Der BGH wollte am 14.12.2020 wieder über Schadensersatzansprüche im Abgasskandal verhandeln. Nun wurde die Verhandlung kurzfristig abgesagt. Der Grund: Der Kläger hat die Klage überraschend zurückgezogen. Eine ähnliche Verhandlung ist nun für März 2021 angesetzt.

In dem Verfahren am sollte es um ein Diesel-Fahrzeug des Herstellers Daimler gehen, in welchem ein Thermofenster als Abschalteinrichtung verbaut wurde. Die Rechtslage im Hinblick auf das Thermofenster ist derzeit noch unklar, weshalb erwartet wurde, dass dieses Urteil ein weiterer Meilenstein im Abgasskandal würde.

Die Funktionsweise des Thermofensters

Im Hinblick auf das Thermofenster wird Daimler vorgeworfen, dass die Abgasrückführung bei einer Temperatur unter 7 Grad Celsius bis zu 45 % reduziert und dann ganz abgeschaltet wird. So funktioniert das in Diesel-Fahrzeugen verbaute Thermofenster, bei welchem die Abgasreinigung durch die Außentemperatur beeinflusst wird. Bei Diesel-Fahrzeugen ist beispielsweise festgelegt, dass die Abgasreinigung lediglich bei einer Temperatur zwischen 20°C und 30°C einwandfrei funktioniert. Somit reduziert sich die Abgasreinigung bei kälteren Temperaturen oder schaltet sich ganz ab.

Das Thermofenster als illegale Abschalteinrichtung

Daimler bestreitet, dass es sich bei dem Thermofenster um eine unzulässige Abschalteinrichtung handelt. Das Thermofenster sei zum Schutz des Motors notwendig. Ferner würde sich die Abgasrückführung erst bei einer Außentemperatur von -50°C abschalten.

Im April dieses Jahres hatte die Generalanwältin des Europäischen Gerichtshofs (EuGH) jedoch einen Schlussantrag zum Abgasskandal veröffentlicht. In diesem Antrag stufte sie sämtliche Fahrzeugfunktionen als illegale Abschalteinrichtung ein, wenn es durch diese im Realbetrieb zu einem höheren Abgasausstoß kommt als im Prüfstand.

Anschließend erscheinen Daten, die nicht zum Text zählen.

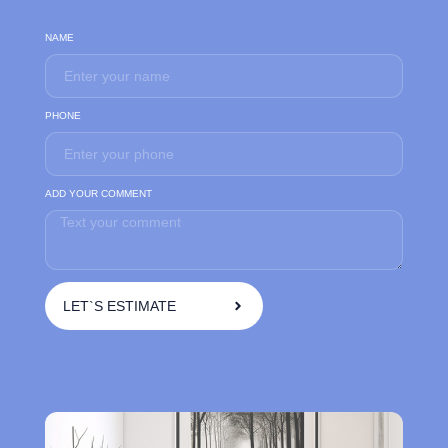
NAME
PHONE
ADD YOUR COMMENT
LET`S ESTIMATE
A
l
t
e
r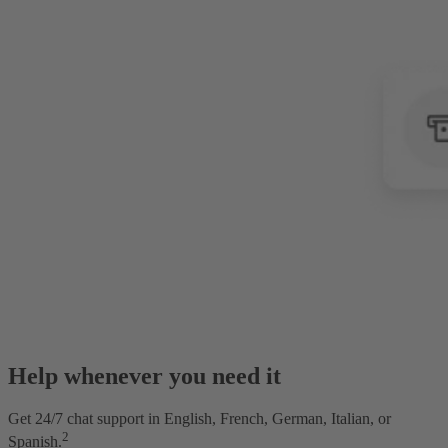
Help whenever you need it
Get 24/7 chat support in English, French, German, Italian, or
2
Spanish.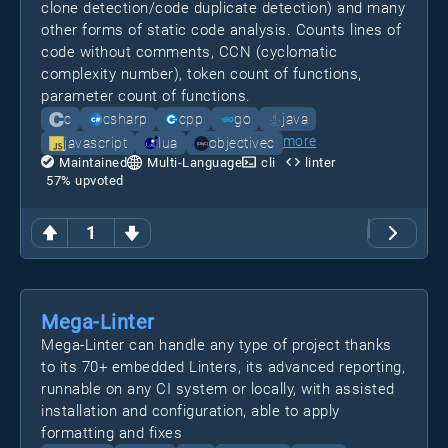
clone detection/code duplicate detection) and many
other forms of static code analysis. Counts lines of
code without comments, CCN (cyclomatic
complexity number), token count of functions,
parameter count of functions.
c
csharp
cpp
go
java
more
javascript
lua
objectivec
Maintained
Multi-Language
cli
linter
57
% upvoted
1
Mega-Linter
Mega-Linter can handle any type of project thanks
to its 70+ embedded Linters, its advanced reporting,
runnable on any CI system or locally, with assisted
installation and configuration, able to apply
formatting and fixes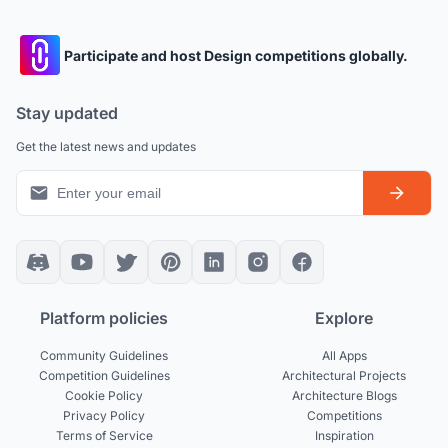
Participate and host Design competitions globally.
Stay updated
Get the latest news and updates
Platform policies
Explore
Community Guidelines
All Apps
Competition Guidelines
Architectural Projects
Cookie Policy
Architecture Blogs
Privacy Policy
Competitions
Terms of Service
Inspiration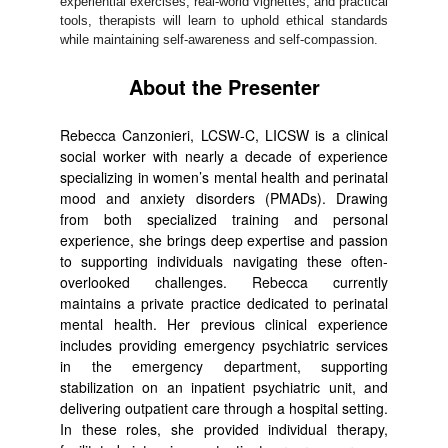
experiential exercises, real-world vignettes, and practical
tools, therapists will learn to uphold ethical standards
while maintaining self-awareness and self-compassion.
About the Presenter
Rebecca Canzonieri, LCSW-C, LICSW is a clinical
social worker with nearly a decade of experience
specializing in women’s mental health and perinatal
mood and anxiety disorders (PMADs). Drawing
from both specialized training and personal
experience, she brings deep expertise and passion
to supporting individuals navigating these often-
overlooked challenges. Rebecca currently
maintains a private practice dedicated to perinatal
mental health. Her previous clinical experience
includes providing emergency psychiatric services
in the emergency department, supporting
stabilization on an inpatient psychiatric unit, and
delivering outpatient care through a hospital setting.
In these roles, she provided individual therapy,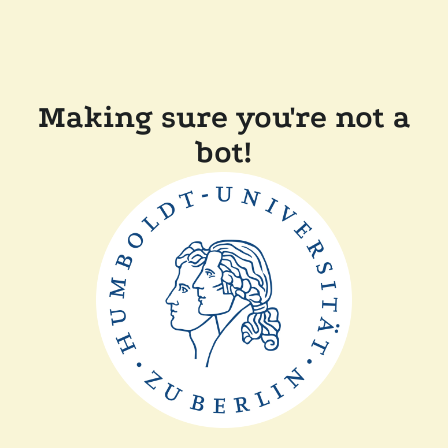
Making sure you're not a
bot!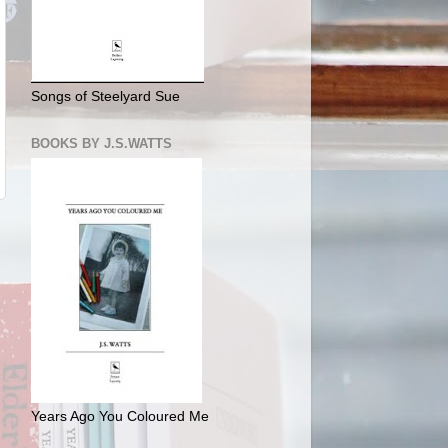
Songs of Steelyard Sue
BOOKS BY J.S.WATTS
Years Ago You Coloured Me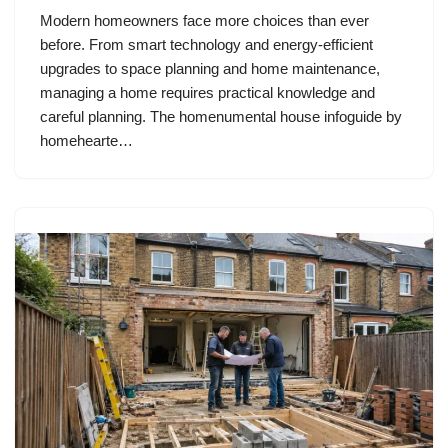
Modern homeowners face more choices than ever
before. From smart technology and energy-efficient
upgrades to space planning and home maintenance,
managing a home requires practical knowledge and
careful planning. The homenumental house infoguide by
homehearte…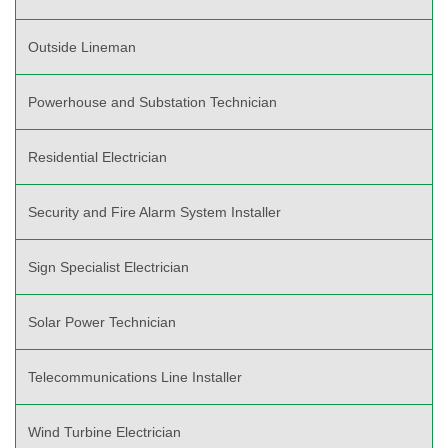
Outside Lineman
Powerhouse and Substation Technician
Residential Electrician
Security and Fire Alarm System Installer
Sign Specialist Electrician
Solar Power Technician
Telecommunications Line Installer
Wind Turbine Electrician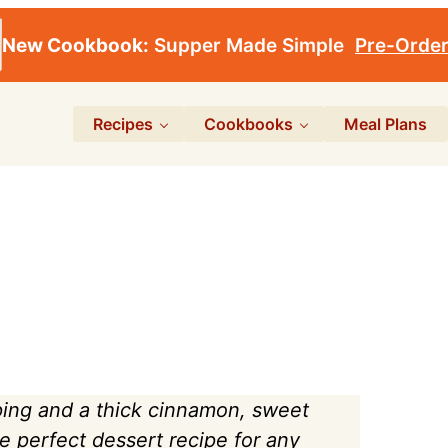
New Cookbook:
Supper Made Simple
Pre-Orde
Recipes
Cookbooks
Meal Plans
ping and a thick cinnamon, sweet
the perfect dessert recipe for any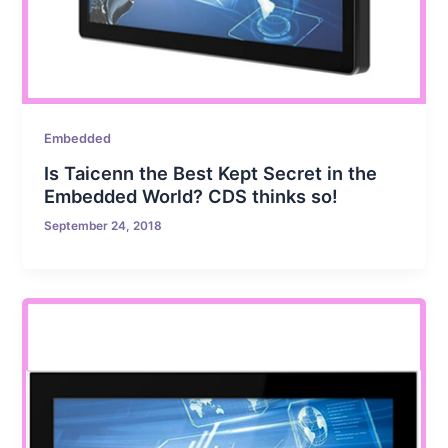
Embedded
Is Taicenn the Best Kept Secret in the
Embedded World? CDS thinks so!
September 24, 2018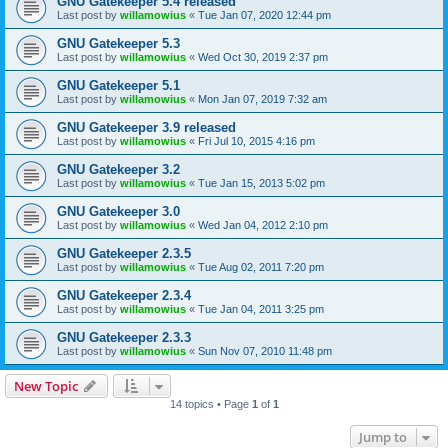
GNU Gatekeeper 5.4 released
Last post by
willamowius
«
Tue Jan 07, 2020 12:44 pm
GNU Gatekeeper 5.3
Last post by
willamowius
«
Wed Oct 30, 2019 2:37 pm
GNU Gatekeeper 5.1
Last post by
willamowius
«
Mon Jan 07, 2019 7:32 am
GNU Gatekeeper 3.9 released
Last post by
willamowius
«
Fri Jul 10, 2015 4:16 pm
GNU Gatekeeper 3.2
Last post by
willamowius
«
Tue Jan 15, 2013 5:02 pm
GNU Gatekeeper 3.0
Last post by
willamowius
«
Wed Jan 04, 2012 2:10 pm
GNU Gatekeeper 2.3.5
Last post by
willamowius
«
Tue Aug 02, 2011 7:20 pm
GNU Gatekeeper 2.3.4
Last post by
willamowius
«
Tue Jan 04, 2011 3:25 pm
GNU Gatekeeper 2.3.3
Last post by
willamowius
«
Sun Nov 07, 2010 11:48 pm
New Topic
14 topics • Page
1
of
1
Jump to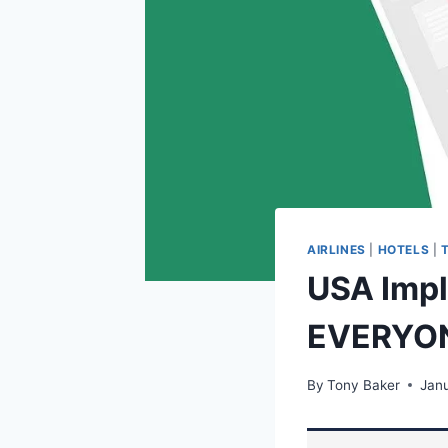
AIRLINES
|
HOTELS
|
USA Impl
EVERYO
By
Tony Baker
Janu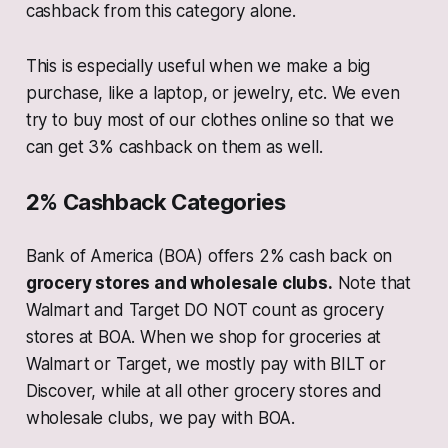
cashback from this category alone.
This is especially useful when we make a big
purchase, like a laptop, or jewelry, etc. We even
try to buy most of our clothes online so that we
can get 3% cashback on them as well.
2% Cashback Categories
Bank of America (BOA) offers 2% cash back on
grocery stores and wholesale clubs.
Note that
Walmart and Target DO NOT count as grocery
stores at BOA. When we shop for groceries at
Walmart or Target, we mostly pay with BILT or
Discover, while at all other grocery stores and
wholesale clubs, we pay with BOA.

Hinweis: Deshalb verwendeten die Hersteller Thermofenster

Die festgelegte Temperaturspanne für die Thermofenster kann in einigen Ländern kaum oder gar nicht erreicht werden. Bei der Verwendung wurde jedoch nicht auf die Außentemperatur geachtet, sondern auf die Temperatur im Prüfstand. Für die Hersteller war lediglich von Bedeutung, im Prüfstand die von der EU geforderten Schadstoffgrenzwerte einzuhalten.

OLG lehnt vorsätzliche Handlung der Beklagten ab

Die Klage, um die es am Montag gehen sollte, hatte in den Vorinstanzen keinen Erfolg gehabt. Das Oberlandesgericht war der Auffassung gewesen, dass dem Kläger kein Schadensersatzanspruch aus § 826 BGB wegen vorsätzlicher sittenwidriger Schädigung zustehe. Begründet wurde die Entscheidung damit, dass den Verantwortlichen der Beklagten nicht einfach unterstellt werden könne, diese haben in dem Bewusstsein gehandelt, eine unzulässige Abschalteinrichtung in den Verkehr zu bringen. Somit lehnte das Oberlandesgericht eine vorsätzliche Handlung der Beklagten ab.

Reicht das Thermofenster für den Vorwurf der sittenwidrigen Schädigung?

Grundsätzlich reicht die Verwendung des Thermofensters jedoch für den Vorwurf der sittenwidrigen Schädigung aus. So hat das Landgericht München Anfang des Jahres VW wegen vorsätzlicher sittenwidriger Schädigung zu Schadensersatz verurteilt. Hier wurde in einem VW T6 Bulli mit dem Motor EA288 ein Thermofenster verwendet. Die Abgasreinigung wurde bei einer Außentemperatur von unter 15°C zurückgefahren.